The number of restaurants along the Cairns waterfront continues to grow offering an amazing array of international cuisine combined with supreme views of sky, water and emerald green mountains. Try the Salt House premierely positioned and designed as the ultimate in cool in NQ building a big beautiful roof with cantilevered decks over the Inlet with charming nooks and crannies. View makes the experience as service and food is average.
For those who like a crowded and not attractive try the Esplanade strip. Don’t expect gourmet food or the finest wines and service is nine out of ten visa holding backpackers.
Ask a local where they love to go for good Cairns food and they will tell you the Naked Nut on Collins Avenue for lunch and dinner (try the crispy Atlantic salmon). For Thai try the Thai Orchid Spicy in Freshwater (where the Coconut Chicken is great and the Pad Thai authentic). Locals like to party on weekends and siesta on Monday and Tuesday nights, so bookings in the burbs are essential.
Everyone has their idea of what nightlife is all about, but, know that in Cairns most of it is dedicated to the young backpack totting lifestyle. Very little is on offer for the slightly sedate, sleek or classy. Try the Court House Hotel on Abbot St for a taste of regional sophistication in a heritage building. Avoid Gilligans on Grafton and the Wool Shed on Shield St unless you are into drunk as skunk youngsters who argue and jostle with each other and the bouncers. The Pier on the Marina is home to the Pier Bar and Grill and Bella Vista, both popular with young and old but forget it if you are after quiet conversation at a Sunday session. The people partying noise level is deafening on the weekend mellower for sweet talk on a week night.

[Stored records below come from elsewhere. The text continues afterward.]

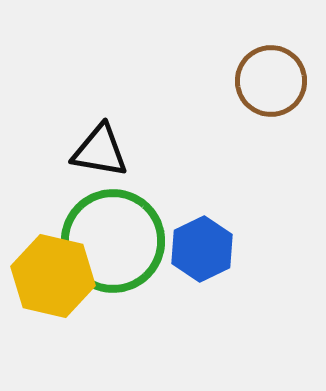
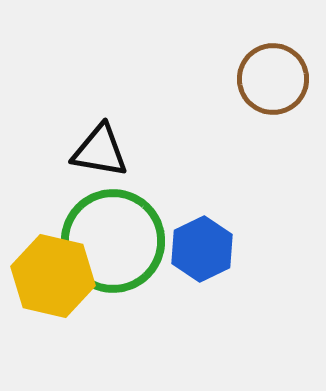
brown circle: moved 2 px right, 2 px up
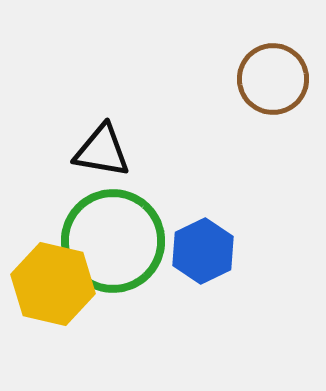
black triangle: moved 2 px right
blue hexagon: moved 1 px right, 2 px down
yellow hexagon: moved 8 px down
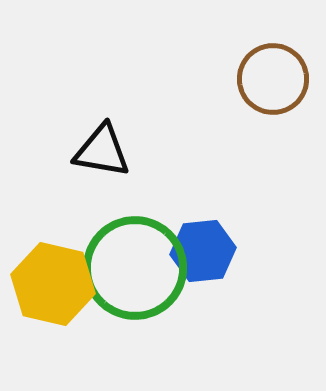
green circle: moved 22 px right, 27 px down
blue hexagon: rotated 20 degrees clockwise
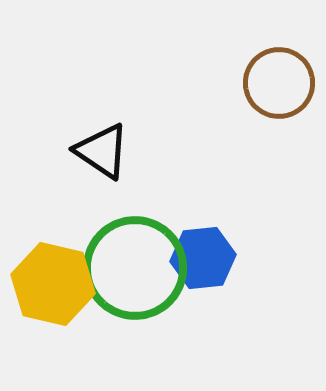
brown circle: moved 6 px right, 4 px down
black triangle: rotated 24 degrees clockwise
blue hexagon: moved 7 px down
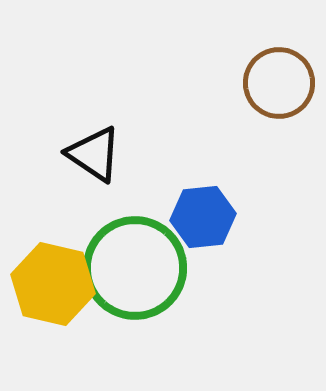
black triangle: moved 8 px left, 3 px down
blue hexagon: moved 41 px up
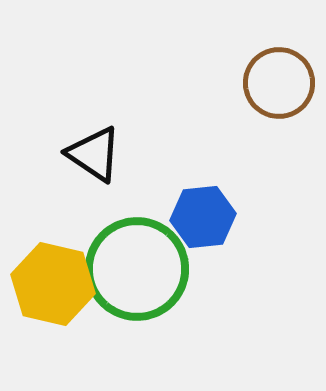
green circle: moved 2 px right, 1 px down
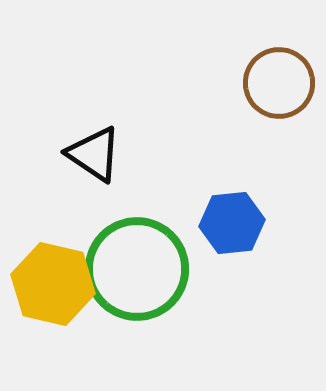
blue hexagon: moved 29 px right, 6 px down
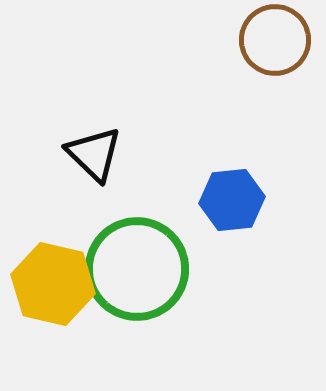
brown circle: moved 4 px left, 43 px up
black triangle: rotated 10 degrees clockwise
blue hexagon: moved 23 px up
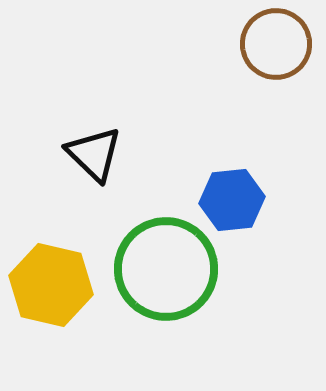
brown circle: moved 1 px right, 4 px down
green circle: moved 29 px right
yellow hexagon: moved 2 px left, 1 px down
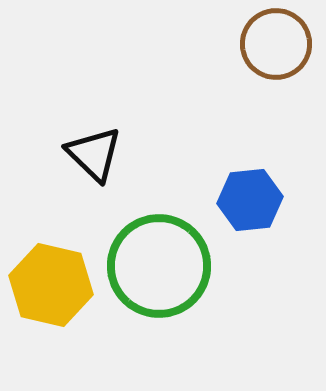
blue hexagon: moved 18 px right
green circle: moved 7 px left, 3 px up
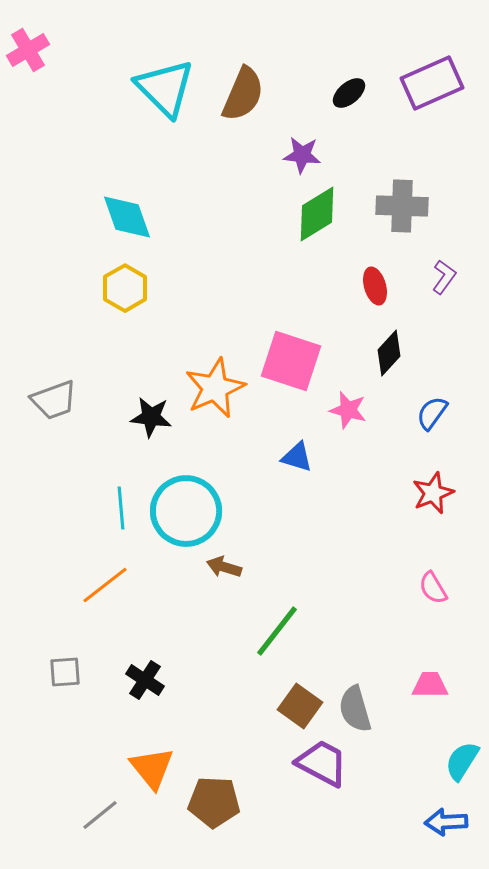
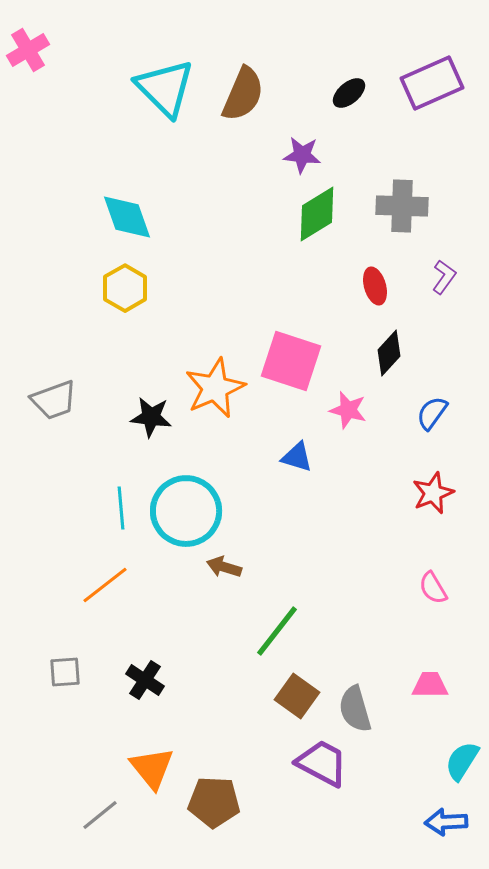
brown square: moved 3 px left, 10 px up
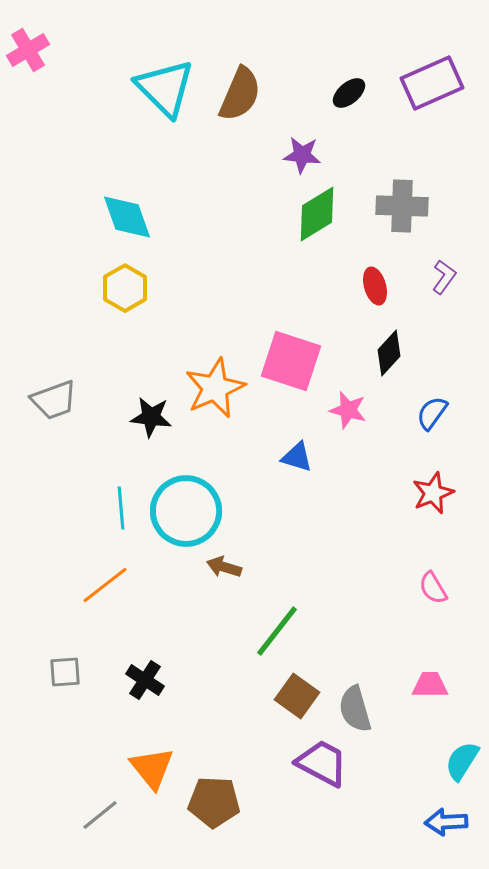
brown semicircle: moved 3 px left
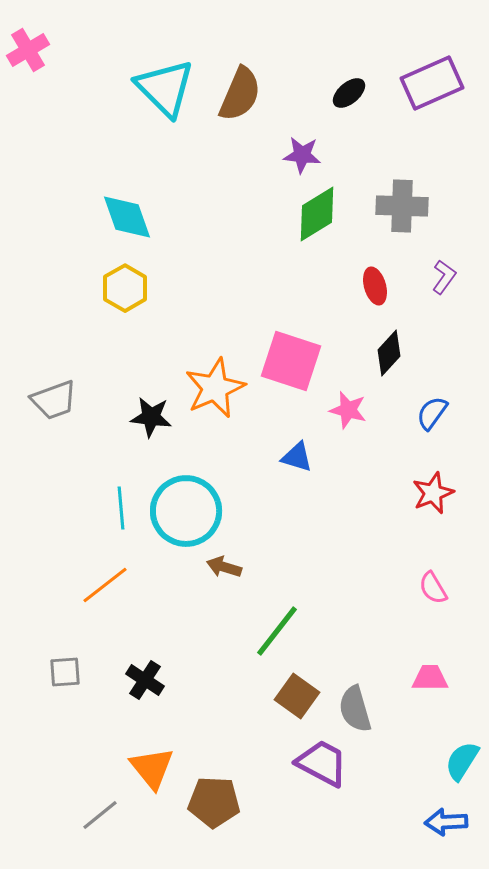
pink trapezoid: moved 7 px up
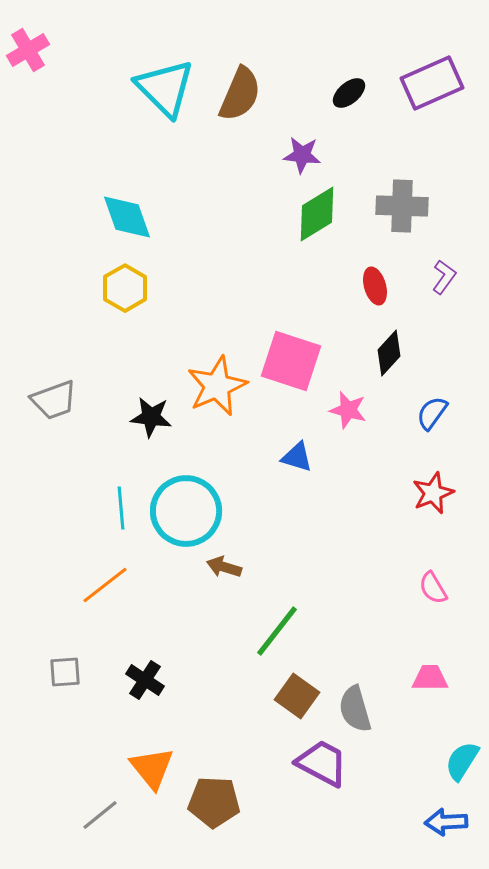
orange star: moved 2 px right, 2 px up
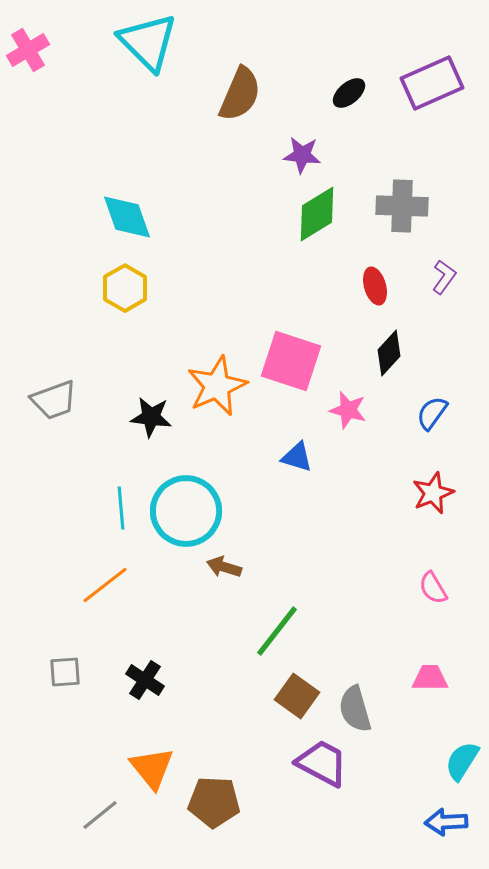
cyan triangle: moved 17 px left, 46 px up
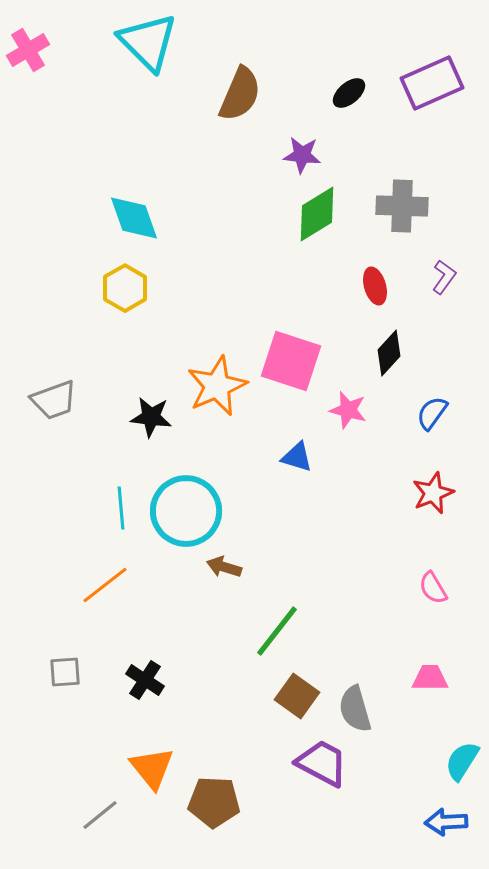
cyan diamond: moved 7 px right, 1 px down
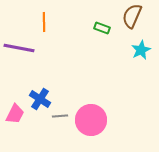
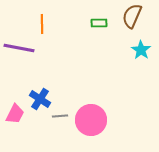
orange line: moved 2 px left, 2 px down
green rectangle: moved 3 px left, 5 px up; rotated 21 degrees counterclockwise
cyan star: rotated 12 degrees counterclockwise
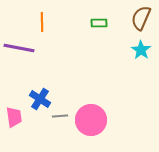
brown semicircle: moved 9 px right, 2 px down
orange line: moved 2 px up
pink trapezoid: moved 1 px left, 3 px down; rotated 35 degrees counterclockwise
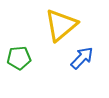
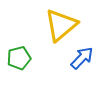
green pentagon: rotated 10 degrees counterclockwise
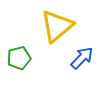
yellow triangle: moved 4 px left, 1 px down
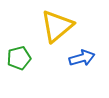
blue arrow: rotated 30 degrees clockwise
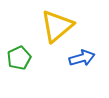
green pentagon: rotated 10 degrees counterclockwise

A trip to Cairns is indeed incomplete if you miss seeing the Great Barrier Reef, but Cairns can be a windy place with SE blustering on shore anywhere from 15-30knots in the winter months. September March is the best bet for calmer weather. And if your tummy has not got sea legs and you happen to visit in windy weather try a shorter trip to Green or Fitzroy Islands where with you can spend most of the time with your feet mostly planted on terra firma and can snorkel on reef just off shore for short periods. Or if just can’t miss the most glorious underwater world on the face of the earth travel to the reef on a company that uses catamarans. Reef Magic Cruises is locally owned and uses fast stable cats taking you straight to their all weather Marine World platform. Dive or snorkel from here and if you a treat fly in one of the companies helicopters. The Reef is from the air is a heavenly experience.